Die zweite Studie verglich nicht nur Menschen und Technik, sondern untersuchte, wie genau Menschen die Empfehlungen von ChatGPT und Symptom-Checker-Apps in ihre eigenen Entscheidungen einbeziehen. Dabei zeigte sich, dass Nutzer die Empfehlungen nicht unkritisch übernehmen, sondern mit anderen Quellen wie Google-Suchen, dem Rat von Freunden oder weiteren Apps abgleichen. „Auf der anderen Seite gibt es auch Fälle, in denen Patienten zu viele und teils unverständliche Informationen von den digitalen Tools bekommen, die sie nicht einordnen können. Das erzeugt Angst und sie suchen dann den Expertenrat in der Notaufnahme oder beim Hausarzt – auch bei harmlosen Beschwerden, so wie es ihnen ChatGPT empfiehlt“, so Kopka.
Vor einer quantitativen Untersuchung mit 600 Probanden wurden in der zweiten Studie zunächst 24 Personen bei der Nutzung beobachtet und anschließend ein Modell aufgestellt, wie sie Entscheidungen mit Hilfe von ChatGPT und Apps treffen. Die Auswertung ergab erneut, dass ChatGPT die Selbstversorgung erschwert und die Zahl unnötiger Arztbesuche erhöht. Demgegenüber konnten gut funktionierende Symptom-Checker-Apps dazu beitragen, dass Nutzer sich in passenden Fällen für die Selbstversorgung entschieden und so zur Entlastung des Gesundheitssystems beitrugen. „ChatGPT hat viele sinnvolle Anwendungsfälle, aber zur Entscheidung, ob ich zum Arzt gehen sollte, ist es nicht geeignet – dafür ist es viel zu ungenau", resümiert Kopka. „Wir sollten uns eher fragen, ob eine App uns hilft, gute Entscheidungen zu treffen, statt von ihr Perfektion zu erwarten. Denn Menschen treffen bereits jetzt in den meisten Fällen sichere und vernünftige Entscheidungen. In einigen Situationen können Sie jedoch von den Apps profitieren."
Die Studien verdeutlichen, dass digitale Tools sinnvoll eingesetzt werden können, um Patienten in ihrer Entscheidungsfindung zu unterstützen.

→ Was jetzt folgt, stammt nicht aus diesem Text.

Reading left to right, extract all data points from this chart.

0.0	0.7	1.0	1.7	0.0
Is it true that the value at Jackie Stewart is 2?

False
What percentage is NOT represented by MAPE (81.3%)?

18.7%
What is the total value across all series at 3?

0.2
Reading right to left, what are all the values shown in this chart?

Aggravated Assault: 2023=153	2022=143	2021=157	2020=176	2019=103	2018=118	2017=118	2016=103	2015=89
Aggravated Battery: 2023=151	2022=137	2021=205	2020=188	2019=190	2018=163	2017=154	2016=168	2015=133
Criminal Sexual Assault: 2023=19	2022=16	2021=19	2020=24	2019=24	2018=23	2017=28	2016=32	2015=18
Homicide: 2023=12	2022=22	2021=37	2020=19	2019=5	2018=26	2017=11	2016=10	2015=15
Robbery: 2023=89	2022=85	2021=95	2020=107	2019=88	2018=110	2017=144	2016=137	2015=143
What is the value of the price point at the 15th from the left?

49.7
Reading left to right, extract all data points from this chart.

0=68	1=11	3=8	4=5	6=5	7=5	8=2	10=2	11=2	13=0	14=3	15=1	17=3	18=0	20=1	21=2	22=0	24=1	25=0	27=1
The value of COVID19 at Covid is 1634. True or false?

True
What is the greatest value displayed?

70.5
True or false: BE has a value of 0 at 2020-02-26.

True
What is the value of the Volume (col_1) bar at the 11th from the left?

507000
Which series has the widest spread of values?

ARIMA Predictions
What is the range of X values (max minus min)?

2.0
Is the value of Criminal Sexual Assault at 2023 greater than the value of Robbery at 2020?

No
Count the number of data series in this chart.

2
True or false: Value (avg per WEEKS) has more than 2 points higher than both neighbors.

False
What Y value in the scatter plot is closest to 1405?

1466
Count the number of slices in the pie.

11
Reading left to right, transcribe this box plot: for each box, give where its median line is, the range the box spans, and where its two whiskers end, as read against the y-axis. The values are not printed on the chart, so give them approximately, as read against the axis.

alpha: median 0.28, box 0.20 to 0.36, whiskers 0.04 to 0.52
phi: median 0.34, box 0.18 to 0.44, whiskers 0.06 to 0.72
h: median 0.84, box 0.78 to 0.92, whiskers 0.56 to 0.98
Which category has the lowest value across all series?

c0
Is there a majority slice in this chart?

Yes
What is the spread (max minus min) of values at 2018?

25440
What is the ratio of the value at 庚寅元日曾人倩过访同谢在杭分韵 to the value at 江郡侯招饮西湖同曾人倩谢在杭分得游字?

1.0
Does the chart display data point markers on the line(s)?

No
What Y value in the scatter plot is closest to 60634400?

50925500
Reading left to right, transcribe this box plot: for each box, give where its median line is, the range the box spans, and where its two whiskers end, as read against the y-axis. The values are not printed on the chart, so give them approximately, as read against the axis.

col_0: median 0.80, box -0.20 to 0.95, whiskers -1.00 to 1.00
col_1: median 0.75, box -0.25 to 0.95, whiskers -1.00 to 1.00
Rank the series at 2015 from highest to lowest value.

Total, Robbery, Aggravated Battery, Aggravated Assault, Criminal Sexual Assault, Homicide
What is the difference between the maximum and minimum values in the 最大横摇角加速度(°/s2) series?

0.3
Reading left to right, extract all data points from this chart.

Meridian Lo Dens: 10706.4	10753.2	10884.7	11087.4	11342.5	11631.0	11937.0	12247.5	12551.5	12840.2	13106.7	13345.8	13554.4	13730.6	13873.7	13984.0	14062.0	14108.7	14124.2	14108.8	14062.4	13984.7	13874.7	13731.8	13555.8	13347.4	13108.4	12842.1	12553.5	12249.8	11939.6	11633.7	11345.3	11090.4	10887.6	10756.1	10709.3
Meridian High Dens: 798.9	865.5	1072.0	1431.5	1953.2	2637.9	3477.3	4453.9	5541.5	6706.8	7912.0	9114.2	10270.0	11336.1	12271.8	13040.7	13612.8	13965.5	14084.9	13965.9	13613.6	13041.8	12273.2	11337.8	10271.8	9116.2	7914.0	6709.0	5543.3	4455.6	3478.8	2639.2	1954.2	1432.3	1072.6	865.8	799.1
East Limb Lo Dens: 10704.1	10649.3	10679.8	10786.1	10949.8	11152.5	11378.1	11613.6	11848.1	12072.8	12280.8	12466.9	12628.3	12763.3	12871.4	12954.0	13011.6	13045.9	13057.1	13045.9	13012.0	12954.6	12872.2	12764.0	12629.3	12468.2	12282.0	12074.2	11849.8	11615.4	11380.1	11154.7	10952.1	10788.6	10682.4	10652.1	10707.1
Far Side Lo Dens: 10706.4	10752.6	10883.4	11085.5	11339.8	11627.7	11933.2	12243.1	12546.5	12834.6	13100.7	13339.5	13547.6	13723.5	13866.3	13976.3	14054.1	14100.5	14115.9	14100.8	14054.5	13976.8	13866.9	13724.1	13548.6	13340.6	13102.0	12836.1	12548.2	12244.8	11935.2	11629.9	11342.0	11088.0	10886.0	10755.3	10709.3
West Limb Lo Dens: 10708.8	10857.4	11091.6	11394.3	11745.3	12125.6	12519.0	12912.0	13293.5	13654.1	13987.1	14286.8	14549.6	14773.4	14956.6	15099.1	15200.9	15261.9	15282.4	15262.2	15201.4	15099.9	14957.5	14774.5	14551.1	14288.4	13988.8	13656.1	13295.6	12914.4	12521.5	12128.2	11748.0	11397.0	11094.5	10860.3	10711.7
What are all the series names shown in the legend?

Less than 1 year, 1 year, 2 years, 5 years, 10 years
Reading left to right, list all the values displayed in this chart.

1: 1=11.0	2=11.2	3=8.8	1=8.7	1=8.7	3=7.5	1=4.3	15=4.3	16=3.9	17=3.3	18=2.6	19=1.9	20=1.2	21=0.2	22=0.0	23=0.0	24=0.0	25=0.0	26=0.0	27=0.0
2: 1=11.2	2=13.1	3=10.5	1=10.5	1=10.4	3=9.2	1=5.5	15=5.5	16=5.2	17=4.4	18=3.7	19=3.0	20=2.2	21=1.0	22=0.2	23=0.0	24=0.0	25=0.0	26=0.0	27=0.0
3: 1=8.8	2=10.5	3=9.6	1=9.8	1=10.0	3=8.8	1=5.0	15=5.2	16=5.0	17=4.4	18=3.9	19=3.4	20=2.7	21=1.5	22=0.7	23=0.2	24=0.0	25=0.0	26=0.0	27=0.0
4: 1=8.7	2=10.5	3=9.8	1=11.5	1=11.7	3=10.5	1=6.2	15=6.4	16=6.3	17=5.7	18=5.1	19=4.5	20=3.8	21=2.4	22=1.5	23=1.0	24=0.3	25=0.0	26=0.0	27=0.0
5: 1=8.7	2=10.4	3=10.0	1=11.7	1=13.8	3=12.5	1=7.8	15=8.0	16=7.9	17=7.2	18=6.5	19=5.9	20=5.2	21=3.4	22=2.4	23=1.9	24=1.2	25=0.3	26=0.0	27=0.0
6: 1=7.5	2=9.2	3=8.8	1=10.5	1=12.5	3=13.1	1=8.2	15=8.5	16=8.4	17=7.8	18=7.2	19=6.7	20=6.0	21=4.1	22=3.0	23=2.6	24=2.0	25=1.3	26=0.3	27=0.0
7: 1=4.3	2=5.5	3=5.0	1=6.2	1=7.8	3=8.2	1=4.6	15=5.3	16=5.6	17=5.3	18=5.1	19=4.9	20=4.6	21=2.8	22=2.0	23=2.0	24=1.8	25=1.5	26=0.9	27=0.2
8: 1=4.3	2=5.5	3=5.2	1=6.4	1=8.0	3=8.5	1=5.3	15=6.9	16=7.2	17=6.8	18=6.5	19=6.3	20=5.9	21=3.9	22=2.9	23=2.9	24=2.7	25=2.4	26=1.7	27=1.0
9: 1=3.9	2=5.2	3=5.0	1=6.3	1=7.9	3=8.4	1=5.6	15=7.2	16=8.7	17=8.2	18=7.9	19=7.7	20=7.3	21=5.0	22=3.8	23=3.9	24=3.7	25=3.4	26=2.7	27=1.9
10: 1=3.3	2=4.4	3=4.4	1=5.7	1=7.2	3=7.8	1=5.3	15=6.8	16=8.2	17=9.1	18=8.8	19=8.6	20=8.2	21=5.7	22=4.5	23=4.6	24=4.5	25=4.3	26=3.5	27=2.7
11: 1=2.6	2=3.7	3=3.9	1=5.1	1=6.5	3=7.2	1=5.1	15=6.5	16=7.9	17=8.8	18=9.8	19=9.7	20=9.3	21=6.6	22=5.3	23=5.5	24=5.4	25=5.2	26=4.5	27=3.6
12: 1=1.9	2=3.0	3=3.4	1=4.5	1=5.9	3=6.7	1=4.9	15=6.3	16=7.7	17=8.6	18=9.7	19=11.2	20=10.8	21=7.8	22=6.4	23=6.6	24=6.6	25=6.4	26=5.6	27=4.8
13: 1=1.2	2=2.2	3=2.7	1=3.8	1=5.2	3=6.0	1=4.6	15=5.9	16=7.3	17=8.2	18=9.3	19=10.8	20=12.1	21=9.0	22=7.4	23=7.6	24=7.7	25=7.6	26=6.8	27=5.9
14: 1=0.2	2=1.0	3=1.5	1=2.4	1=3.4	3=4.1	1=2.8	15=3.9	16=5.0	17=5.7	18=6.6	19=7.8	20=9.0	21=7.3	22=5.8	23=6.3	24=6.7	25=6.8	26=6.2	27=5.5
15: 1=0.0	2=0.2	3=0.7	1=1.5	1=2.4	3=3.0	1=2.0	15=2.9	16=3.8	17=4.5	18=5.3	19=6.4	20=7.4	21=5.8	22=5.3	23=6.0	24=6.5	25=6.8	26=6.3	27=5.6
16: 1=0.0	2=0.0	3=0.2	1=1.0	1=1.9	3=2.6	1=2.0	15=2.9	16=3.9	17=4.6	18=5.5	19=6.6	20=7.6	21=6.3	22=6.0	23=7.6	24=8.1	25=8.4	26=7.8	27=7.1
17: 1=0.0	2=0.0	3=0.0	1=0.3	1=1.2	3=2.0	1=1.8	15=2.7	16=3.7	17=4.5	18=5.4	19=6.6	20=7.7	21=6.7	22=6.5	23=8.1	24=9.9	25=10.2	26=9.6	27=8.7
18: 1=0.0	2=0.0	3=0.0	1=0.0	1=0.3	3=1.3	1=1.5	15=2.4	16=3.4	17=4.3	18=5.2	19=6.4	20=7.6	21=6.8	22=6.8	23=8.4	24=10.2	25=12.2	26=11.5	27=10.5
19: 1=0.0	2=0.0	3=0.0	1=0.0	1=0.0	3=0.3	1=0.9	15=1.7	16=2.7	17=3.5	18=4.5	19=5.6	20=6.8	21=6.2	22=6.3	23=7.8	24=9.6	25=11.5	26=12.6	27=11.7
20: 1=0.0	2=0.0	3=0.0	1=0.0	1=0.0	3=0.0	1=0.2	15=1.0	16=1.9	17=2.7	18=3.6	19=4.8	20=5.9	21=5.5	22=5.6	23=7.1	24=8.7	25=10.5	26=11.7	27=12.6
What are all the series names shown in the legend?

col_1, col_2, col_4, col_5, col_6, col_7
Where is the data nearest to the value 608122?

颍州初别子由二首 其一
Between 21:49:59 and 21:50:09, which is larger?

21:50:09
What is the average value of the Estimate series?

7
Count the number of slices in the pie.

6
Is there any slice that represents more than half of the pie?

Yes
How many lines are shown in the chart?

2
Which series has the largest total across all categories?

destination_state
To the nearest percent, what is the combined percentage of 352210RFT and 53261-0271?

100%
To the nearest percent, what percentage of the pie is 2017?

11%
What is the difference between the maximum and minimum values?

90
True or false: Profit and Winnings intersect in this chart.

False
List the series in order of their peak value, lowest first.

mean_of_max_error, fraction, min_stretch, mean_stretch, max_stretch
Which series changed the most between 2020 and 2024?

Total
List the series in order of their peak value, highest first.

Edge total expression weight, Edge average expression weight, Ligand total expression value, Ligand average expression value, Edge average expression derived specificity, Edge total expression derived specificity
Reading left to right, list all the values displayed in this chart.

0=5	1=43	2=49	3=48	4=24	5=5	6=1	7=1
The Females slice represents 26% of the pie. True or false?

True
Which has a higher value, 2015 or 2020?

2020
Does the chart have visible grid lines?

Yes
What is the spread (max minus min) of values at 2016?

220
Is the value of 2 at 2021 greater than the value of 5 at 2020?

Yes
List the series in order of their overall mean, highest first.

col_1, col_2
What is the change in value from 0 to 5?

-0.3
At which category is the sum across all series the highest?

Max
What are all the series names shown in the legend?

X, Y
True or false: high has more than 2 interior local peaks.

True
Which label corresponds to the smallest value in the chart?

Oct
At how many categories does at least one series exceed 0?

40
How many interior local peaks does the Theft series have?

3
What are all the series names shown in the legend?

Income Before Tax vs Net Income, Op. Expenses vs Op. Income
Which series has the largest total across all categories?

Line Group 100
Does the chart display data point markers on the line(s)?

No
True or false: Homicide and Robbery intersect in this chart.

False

Speziell entwickelte Symptom-Checker-Apps erweisen sich dabei aktuell als hilfreicher als generative KI-Modelle wie ChatGPT. Dennoch bleibt laut der Wissenschaftler ein kritischer Umgang mit digitalen Empfehlungen entscheidend, um Fehleinschätzungen und eine unnötige Belastung des Gesundheitssystems zu vermeiden.